**DESCRIPTION OF THE TASK**. Update the records below by replacing every occurrence of "maximum" with "highest", leaving everything else unchanged.

**DATA RECORDS**.
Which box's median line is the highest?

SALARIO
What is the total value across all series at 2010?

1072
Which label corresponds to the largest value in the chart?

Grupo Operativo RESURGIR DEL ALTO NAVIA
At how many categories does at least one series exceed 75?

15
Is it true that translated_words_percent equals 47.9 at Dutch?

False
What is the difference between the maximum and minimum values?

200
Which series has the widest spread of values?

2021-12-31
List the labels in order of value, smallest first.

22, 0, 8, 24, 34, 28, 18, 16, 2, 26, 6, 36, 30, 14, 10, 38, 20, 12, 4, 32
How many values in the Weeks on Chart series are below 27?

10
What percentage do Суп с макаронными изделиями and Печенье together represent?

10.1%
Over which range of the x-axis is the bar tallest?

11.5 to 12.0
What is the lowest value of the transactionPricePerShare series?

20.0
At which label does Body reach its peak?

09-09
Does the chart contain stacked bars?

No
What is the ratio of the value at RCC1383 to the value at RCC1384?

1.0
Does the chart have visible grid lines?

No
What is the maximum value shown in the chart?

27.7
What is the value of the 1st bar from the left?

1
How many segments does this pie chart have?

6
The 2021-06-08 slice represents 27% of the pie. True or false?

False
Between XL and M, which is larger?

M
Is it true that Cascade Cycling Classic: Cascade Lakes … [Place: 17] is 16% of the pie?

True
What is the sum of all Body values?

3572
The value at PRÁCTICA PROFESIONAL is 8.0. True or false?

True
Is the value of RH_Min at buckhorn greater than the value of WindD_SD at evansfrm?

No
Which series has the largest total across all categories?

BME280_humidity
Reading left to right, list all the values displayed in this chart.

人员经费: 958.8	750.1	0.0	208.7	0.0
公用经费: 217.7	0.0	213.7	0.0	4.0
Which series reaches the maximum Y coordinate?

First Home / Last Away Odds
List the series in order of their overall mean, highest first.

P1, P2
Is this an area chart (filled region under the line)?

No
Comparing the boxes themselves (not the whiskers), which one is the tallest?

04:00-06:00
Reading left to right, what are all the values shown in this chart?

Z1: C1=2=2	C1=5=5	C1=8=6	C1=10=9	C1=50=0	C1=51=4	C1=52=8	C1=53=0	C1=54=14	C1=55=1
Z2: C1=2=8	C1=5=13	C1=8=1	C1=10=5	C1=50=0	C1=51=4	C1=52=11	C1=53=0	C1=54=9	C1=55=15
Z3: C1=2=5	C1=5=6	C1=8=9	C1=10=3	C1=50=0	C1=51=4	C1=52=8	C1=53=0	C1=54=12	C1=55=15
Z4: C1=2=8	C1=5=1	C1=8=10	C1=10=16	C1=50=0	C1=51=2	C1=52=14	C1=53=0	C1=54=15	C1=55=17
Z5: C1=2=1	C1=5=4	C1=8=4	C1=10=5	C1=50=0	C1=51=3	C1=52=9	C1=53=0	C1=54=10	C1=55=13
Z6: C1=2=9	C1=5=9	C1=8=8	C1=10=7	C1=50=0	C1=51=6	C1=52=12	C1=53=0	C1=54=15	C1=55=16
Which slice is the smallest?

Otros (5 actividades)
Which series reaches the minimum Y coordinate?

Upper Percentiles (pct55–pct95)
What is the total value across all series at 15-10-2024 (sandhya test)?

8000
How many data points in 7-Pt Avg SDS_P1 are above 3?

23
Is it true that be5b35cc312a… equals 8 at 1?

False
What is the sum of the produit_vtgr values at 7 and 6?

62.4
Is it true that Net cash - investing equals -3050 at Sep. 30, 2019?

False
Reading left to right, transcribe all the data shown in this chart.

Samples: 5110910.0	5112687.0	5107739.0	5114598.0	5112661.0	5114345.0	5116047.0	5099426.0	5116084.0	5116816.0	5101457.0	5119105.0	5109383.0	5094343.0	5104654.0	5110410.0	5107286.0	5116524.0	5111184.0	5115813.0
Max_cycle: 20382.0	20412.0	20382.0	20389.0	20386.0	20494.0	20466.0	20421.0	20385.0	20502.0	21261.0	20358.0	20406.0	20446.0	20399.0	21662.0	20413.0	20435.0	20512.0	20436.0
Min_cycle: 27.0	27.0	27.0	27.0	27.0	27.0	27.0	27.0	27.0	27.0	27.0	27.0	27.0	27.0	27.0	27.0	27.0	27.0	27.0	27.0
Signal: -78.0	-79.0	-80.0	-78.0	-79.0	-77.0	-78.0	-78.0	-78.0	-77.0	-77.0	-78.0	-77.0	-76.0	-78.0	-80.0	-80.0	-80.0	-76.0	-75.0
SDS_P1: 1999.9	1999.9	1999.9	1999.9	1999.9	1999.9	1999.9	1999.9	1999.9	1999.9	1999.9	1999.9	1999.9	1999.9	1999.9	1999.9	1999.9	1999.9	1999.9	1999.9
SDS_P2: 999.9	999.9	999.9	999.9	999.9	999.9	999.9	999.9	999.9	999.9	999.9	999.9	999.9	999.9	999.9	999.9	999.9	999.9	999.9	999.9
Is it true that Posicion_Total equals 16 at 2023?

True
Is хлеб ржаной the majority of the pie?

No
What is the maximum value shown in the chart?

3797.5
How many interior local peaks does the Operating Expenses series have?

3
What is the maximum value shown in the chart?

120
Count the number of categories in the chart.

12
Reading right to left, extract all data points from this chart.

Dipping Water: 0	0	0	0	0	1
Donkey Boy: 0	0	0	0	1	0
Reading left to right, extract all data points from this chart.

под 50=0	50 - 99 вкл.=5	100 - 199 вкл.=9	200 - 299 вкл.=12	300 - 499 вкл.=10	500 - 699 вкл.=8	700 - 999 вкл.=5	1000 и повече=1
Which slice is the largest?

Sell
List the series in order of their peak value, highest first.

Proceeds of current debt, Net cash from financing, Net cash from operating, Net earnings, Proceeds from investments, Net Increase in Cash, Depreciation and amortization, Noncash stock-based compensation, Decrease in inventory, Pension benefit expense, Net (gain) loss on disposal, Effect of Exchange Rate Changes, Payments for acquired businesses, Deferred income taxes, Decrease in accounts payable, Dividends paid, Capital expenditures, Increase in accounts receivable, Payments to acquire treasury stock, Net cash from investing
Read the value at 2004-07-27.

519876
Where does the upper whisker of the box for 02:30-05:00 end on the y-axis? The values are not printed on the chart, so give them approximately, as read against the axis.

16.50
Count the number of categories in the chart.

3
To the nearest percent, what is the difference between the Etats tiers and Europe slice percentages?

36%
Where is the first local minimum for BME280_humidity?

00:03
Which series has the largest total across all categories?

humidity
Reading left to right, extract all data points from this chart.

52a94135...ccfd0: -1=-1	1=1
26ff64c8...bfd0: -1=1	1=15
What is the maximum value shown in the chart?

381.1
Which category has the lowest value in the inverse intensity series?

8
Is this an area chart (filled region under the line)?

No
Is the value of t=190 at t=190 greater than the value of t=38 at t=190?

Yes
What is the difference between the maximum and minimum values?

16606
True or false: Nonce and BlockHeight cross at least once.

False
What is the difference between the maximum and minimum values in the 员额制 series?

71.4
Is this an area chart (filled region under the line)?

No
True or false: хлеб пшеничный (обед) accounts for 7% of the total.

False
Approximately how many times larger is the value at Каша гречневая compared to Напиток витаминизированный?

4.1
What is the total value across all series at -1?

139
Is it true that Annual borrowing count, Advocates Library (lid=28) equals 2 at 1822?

**EXERCISE ANSWER**.
Which box's median line is the highest?

SALARIO
What is the total value across all series at 2010?

1072
Which label corresponds to the largest value in the chart?

Grupo Operativo RESURGIR DEL ALTO NAVIA
At how many categories does at least one series exceed 75?

15
Is it true that translated_words_percent equals 47.9 at Dutch?

False
What is the difference between the highest and minimum values?

200
Which series has the widest spread of values?

2021-12-31
List the labels in order of value, smallest first.

22, 0, 8, 24, 34, 28, 18, 16, 2, 26, 6, 36, 30, 14, 10, 38, 20, 12, 4, 32
How many values in the Weeks on Chart series are below 27?

10
What percentage do Суп с макаронными изделиями and Печенье together represent?

10.1%
Over which range of the x-axis is the bar tallest?

11.5 to 12.0
What is the lowest value of the transactionPricePerShare series?

20.0
At which label does Body reach its peak?

09-09
Does the chart contain stacked bars?

No
What is the ratio of the value at RCC1383 to the value at RCC1384?

1.0
Does the chart have visible grid lines?

No
What is the highest value shown in the chart?

27.7
What is the value of the 1st bar from the left?

1
How many segments does this pie chart have?

6
The 2021-06-08 slice represents 27% of the pie. True or false?

False
Between XL and M, which is larger?

M
Is it true that Cascade Cycling Classic: Cascade Lakes … [Place: 17] is 16% of the pie?

True
What is the sum of all Body values?

3572
The value at PRÁCTICA PROFESIONAL is 8.0. True or false?

True
Is the value of RH_Min at buckhorn greater than the value of WindD_SD at evansfrm?

No
Which series has the largest total across all categories?

BME280_humidity
Reading left to right, list all the values displayed in this chart.

人员经费: 958.8	750.1	0.0	208.7	0.0
公用经费: 217.7	0.0	213.7	0.0	4.0
Which series reaches the highest Y coordinate?

First Home / Last Away Odds
List the series in order of their overall mean, highest first.

P1, P2
Is this an area chart (filled region under the line)?

No
Comparing the boxes themselves (not the whiskers), which one is the tallest?

04:00-06:00
Reading left to right, what are all the values shown in this chart?

Z1: C1=2=2	C1=5=5	C1=8=6	C1=10=9	C1=50=0	C1=51=4	C1=52=8	C1=53=0	C1=54=14	C1=55=1
Z2: C1=2=8	C1=5=13	C1=8=1	C1=10=5	C1=50=0	C1=51=4	C1=52=11	C1=53=0	C1=54=9	C1=55=15
Z3: C1=2=5	C1=5=6	C1=8=9	C1=10=3	C1=50=0	C1=51=4	C1=52=8	C1=53=0	C1=54=12	C1=55=15
Z4: C1=2=8	C1=5=1	C1=8=10	C1=10=16	C1=50=0	C1=51=2	C1=52=14	C1=53=0	C1=54=15	C1=55=17
Z5: C1=2=1	C1=5=4	C1=8=4	C1=10=5	C1=50=0	C1=51=3	C1=52=9	C1=53=0	C1=54=10	C1=55=13
Z6: C1=2=9	C1=5=9	C1=8=8	C1=10=7	C1=50=0	C1=51=6	C1=52=12	C1=53=0	C1=54=15	C1=55=16
Which slice is the smallest?

Otros (5 actividades)
Which series reaches the minimum Y coordinate?

Upper Percentiles (pct55–pct95)
What is the total value across all series at 15-10-2024 (sandhya test)?

8000
How many data points in 7-Pt Avg SDS_P1 are above 3?

23
Is it true that be5b35cc312a… equals 8 at 1?

False
What is the sum of the produit_vtgr values at 7 and 6?

62.4
Is it true that Net cash - investing equals -3050 at Sep. 30, 2019?

False
Reading left to right, transcribe all the data shown in this chart.

Samples: 5110910.0	5112687.0	5107739.0	5114598.0	5112661.0	5114345.0	5116047.0	5099426.0	5116084.0	5116816.0	5101457.0	5119105.0	5109383.0	5094343.0	5104654.0	5110410.0	5107286.0	5116524.0	5111184.0	5115813.0
Max_cycle: 20382.0	20412.0	20382.0	20389.0	20386.0	20494.0	20466.0	20421.0	20385.0	20502.0	21261.0	20358.0	20406.0	20446.0	20399.0	21662.0	20413.0	20435.0	20512.0	20436.0
Min_cycle: 27.0	27.0	27.0	27.0	27.0	27.0	27.0	27.0	27.0	27.0	27.0	27.0	27.0	27.0	27.0	27.0	27.0	27.0	27.0	27.0
Signal: -78.0	-79.0	-80.0	-78.0	-79.0	-77.0	-78.0	-78.0	-78.0	-77.0	-77.0	-78.0	-77.0	-76.0	-78.0	-80.0	-80.0	-80.0	-76.0	-75.0
SDS_P1: 1999.9	1999.9	1999.9	1999.9	1999.9	1999.9	1999.9	1999.9	1999.9	1999.9	1999.9	1999.9	1999.9	1999.9	1999.9	1999.9	1999.9	1999.9	1999.9	1999.9
SDS_P2: 999.9	999.9	999.9	999.9	999.9	999.9	999.9	999.9	999.9	999.9	999.9	999.9	999.9	999.9	999.9	999.9	999.9	999.9	999.9	999.9
Is it true that Posicion_Total equals 16 at 2023?

True
Is хлеб ржаной the majority of the pie?

No
What is the highest value shown in the chart?

3797.5
How many interior local peaks does the Operating Expenses series have?

3
What is the highest value shown in the chart?

120
Count the number of categories in the chart.

12
Reading right to left, extract all data points from this chart.

Dipping Water: 0	0	0	0	0	1
Donkey Boy: 0	0	0	0	1	0
Reading left to right, extract all data points from this chart.

под 50=0	50 - 99 вкл.=5	100 - 199 вкл.=9	200 - 299 вкл.=12	300 - 499 вкл.=10	500 - 699 вкл.=8	700 - 999 вкл.=5	1000 и повече=1
Which slice is the largest?

Sell
List the series in order of their peak value, highest first.

Proceeds of current debt, Net cash from financing, Net cash from operating, Net earnings, Proceeds from investments, Net Increase in Cash, Depreciation and amortization, Noncash stock-based compensation, Decrease in inventory, Pension benefit expense, Net (gain) loss on disposal, Effect of Exchange Rate Changes, Payments for acquired businesses, Deferred income taxes, Decrease in accounts payable, Dividends paid, Capital expenditures, Increase in accounts receivable, Payments to acquire treasury stock, Net cash from investing
Read the value at 2004-07-27.

519876
Where does the upper whisker of the box for 02:30-05:00 end on the y-axis? The values are not printed on the chart, so give them approximately, as read against the axis.

16.50
Count the number of categories in the chart.

3
To the nearest percent, what is the difference between the Etats tiers and Europe slice percentages?

36%
Where is the first local minimum for BME280_humidity?

00:03
Which series has the largest total across all categories?

humidity
Reading left to right, extract all data points from this chart.

52a94135...ccfd0: -1=-1	1=1
26ff64c8...bfd0: -1=1	1=15
What is the highest value shown in the chart?

381.1
Which category has the lowest value in the inverse intensity series?

8
Is this an area chart (filled region under the line)?

No
Is the value of t=190 at t=190 greater than the value of t=38 at t=190?

Yes
What is the difference between the highest and minimum values?

16606
True or false: Nonce and BlockHeight cross at least once.

False
What is the difference between the highest and minimum values in the 员额制 series?

71.4
Is this an area chart (filled region under the line)?

No
True or false: хлеб пшеничный (обед) accounts for 7% of the total.

False
Approximately how many times larger is the value at Каша гречневая compared to Напиток витаминизированный?

4.1
What is the total value across all series at -1?

139
Is it true that Annual borrowing count, Advocates Library (lid=28) equals 2 at 1822?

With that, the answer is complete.